Decisão anunciada pelo ministro Camilo Santana de barrar licenciaturas a distância deixa brecha para surgimento de um modelo híbrido e divide opiniões
Por Marcelo Menna Barreto
A decisão do Ministério da Educação de não permitir mais cursos de licenciaturas 100% a distância, anunciada nesta terça-feira, 5, pelo ministro Camilo Santana foi comemorada por educadores – que vêm alertando para os problemas provocados pela expansão desenfreada da EaD no país.
Daniel Cara, professor da Universidade de São Paulo (USP) e integrante da Campanha Nacional pelo Direito à Educação, no entanto, vê uma contradição na nova normativa do MEC: “O ministro acerta na fala, mas ele erra na proposta”.
Ex-coordenador de Licenciaturas na USP, ele é categórico ao defender o ensino integralmente presencial. “Não só para licenciatura, mas para qualquer formação inicial”.
Na prática, para o educador, o ministro diz que quer proibir, “mas, está querendo criar um modelo híbrido. E a gente não aceita o modelo híbrido. Essa é a posição de todas as pessoas que defendem a educação”, evidencia.
Formação pelo exemplo
Para Cara, não há como ter modelo híbrido na licenciatura. “Até porque os professores vão lecionar presencialmente. Eu sou formador de professores hoje. Você também forma pelo exemplo. Eu diria até mais, você forma mais do que tudo pelo exemplo. Então, um bom professor gera alunos que, de fato, têm capacidade de dar conta das necessidades educacionais. Então, não faz sentido fazer um modelo híbrido”, explica.

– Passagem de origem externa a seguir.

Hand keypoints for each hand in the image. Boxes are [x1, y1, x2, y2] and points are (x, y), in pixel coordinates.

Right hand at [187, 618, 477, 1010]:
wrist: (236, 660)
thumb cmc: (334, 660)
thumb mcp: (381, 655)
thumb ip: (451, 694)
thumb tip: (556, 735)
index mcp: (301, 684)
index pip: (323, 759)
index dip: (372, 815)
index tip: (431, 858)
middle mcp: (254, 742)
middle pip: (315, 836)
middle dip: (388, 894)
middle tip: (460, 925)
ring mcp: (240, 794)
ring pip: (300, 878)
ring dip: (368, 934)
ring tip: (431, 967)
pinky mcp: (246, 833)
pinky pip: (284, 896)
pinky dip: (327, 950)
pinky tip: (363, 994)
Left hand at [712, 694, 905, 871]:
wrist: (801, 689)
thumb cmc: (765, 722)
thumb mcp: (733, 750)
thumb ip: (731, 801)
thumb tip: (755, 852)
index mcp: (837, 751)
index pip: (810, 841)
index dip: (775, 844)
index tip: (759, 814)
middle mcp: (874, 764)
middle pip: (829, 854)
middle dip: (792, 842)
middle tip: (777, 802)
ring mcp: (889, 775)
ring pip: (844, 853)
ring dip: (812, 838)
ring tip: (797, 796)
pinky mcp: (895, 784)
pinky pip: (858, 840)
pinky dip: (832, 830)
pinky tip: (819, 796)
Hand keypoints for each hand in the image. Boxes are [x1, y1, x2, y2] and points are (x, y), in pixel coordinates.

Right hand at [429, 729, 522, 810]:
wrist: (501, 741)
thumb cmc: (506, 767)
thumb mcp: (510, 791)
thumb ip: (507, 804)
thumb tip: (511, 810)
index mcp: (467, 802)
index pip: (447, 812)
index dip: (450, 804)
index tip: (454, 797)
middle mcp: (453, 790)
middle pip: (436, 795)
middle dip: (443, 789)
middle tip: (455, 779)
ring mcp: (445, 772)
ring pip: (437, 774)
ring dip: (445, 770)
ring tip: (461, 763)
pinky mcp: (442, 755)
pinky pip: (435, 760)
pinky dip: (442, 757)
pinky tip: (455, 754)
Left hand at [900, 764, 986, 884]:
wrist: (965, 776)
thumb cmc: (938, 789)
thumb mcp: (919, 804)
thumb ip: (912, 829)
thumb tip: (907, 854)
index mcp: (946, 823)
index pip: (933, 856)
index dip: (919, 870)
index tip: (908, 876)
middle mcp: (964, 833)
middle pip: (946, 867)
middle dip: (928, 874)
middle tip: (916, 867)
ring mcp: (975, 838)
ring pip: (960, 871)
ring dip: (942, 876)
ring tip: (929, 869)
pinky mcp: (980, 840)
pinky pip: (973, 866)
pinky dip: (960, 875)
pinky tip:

Heleno Araújo, presidente da Confederação Nacional dos Trabalhadores em Educação (CNTE) afirma que a posição da entidade vai na mesma linha do que pensa Daniel Cara.
“A CNTE não aceita formação inicial de Profissionais da Educação a distância. Consideramos que a formação a distância deve ser utilizada na política de formação continuada”, declara.
Gabriel Grabowski, professor da Feevale, pesquisador que integrou o Conselho Estadual de Educação do Rio Grande do Sul e colunista do Extra Classe, entende que a decisão anunciada é necessária.
“Ninguém no mundo pratica formação de professores nesta escala e na modalidade única EaD. O Brasil cometeu um equívoco histórico e isso precisa ser corrigido imediatamente”, entende Grabowski, que está participando no momento do 9º Encontro Nacional das Licenciaturas, na Universidade do Vale do Taquari (Univates).
Fábrica de diplomas
Reafirmando ser favorável a proibição de toda a educação à distância na formação inicial, “não só da licenciatura, mas de qualquer curso universitário”, Daniel Cara vê, porém, possibilidades para exceções.
Seria o caso de regiões remotas, com alta complexidade logística. “É possível fazer um modelo híbrido em que a maior parte da carga horária se dê presencialmente, mas não toda. Agora, é em situação excepcional mesmo”, pontua.
O problema, diz, é que “nenhuma empresa quer trabalhar no interior do Amazonas, no interior da região do Pará, no interior do Pantanal, nas regiões mais remotas do Sul do país. Elas querem trabalhar nas grandes cidades com EaD. Então, o objetivo é fazer um curso barato em que a lucratividade com a EaD seja muito alta. É importante frisar isso”.
Ele reitera: o que precisa ser oferecido são condições para os estudantes realizarem um curso universitário de qualidade, algo impossível a distância.
“Esse curso universitário de qualidade é impossível ser realizado em EaD. A questão é o quanto o Brasil quer investir em formação de professores e o quanto ele é sério na formação de professores. Eu não acredito num país que faça uma fábrica de diplomas. Eu acredito num país que, de fato, se dedique à formação sólida dos estudantes, especialmente de professores”, completa.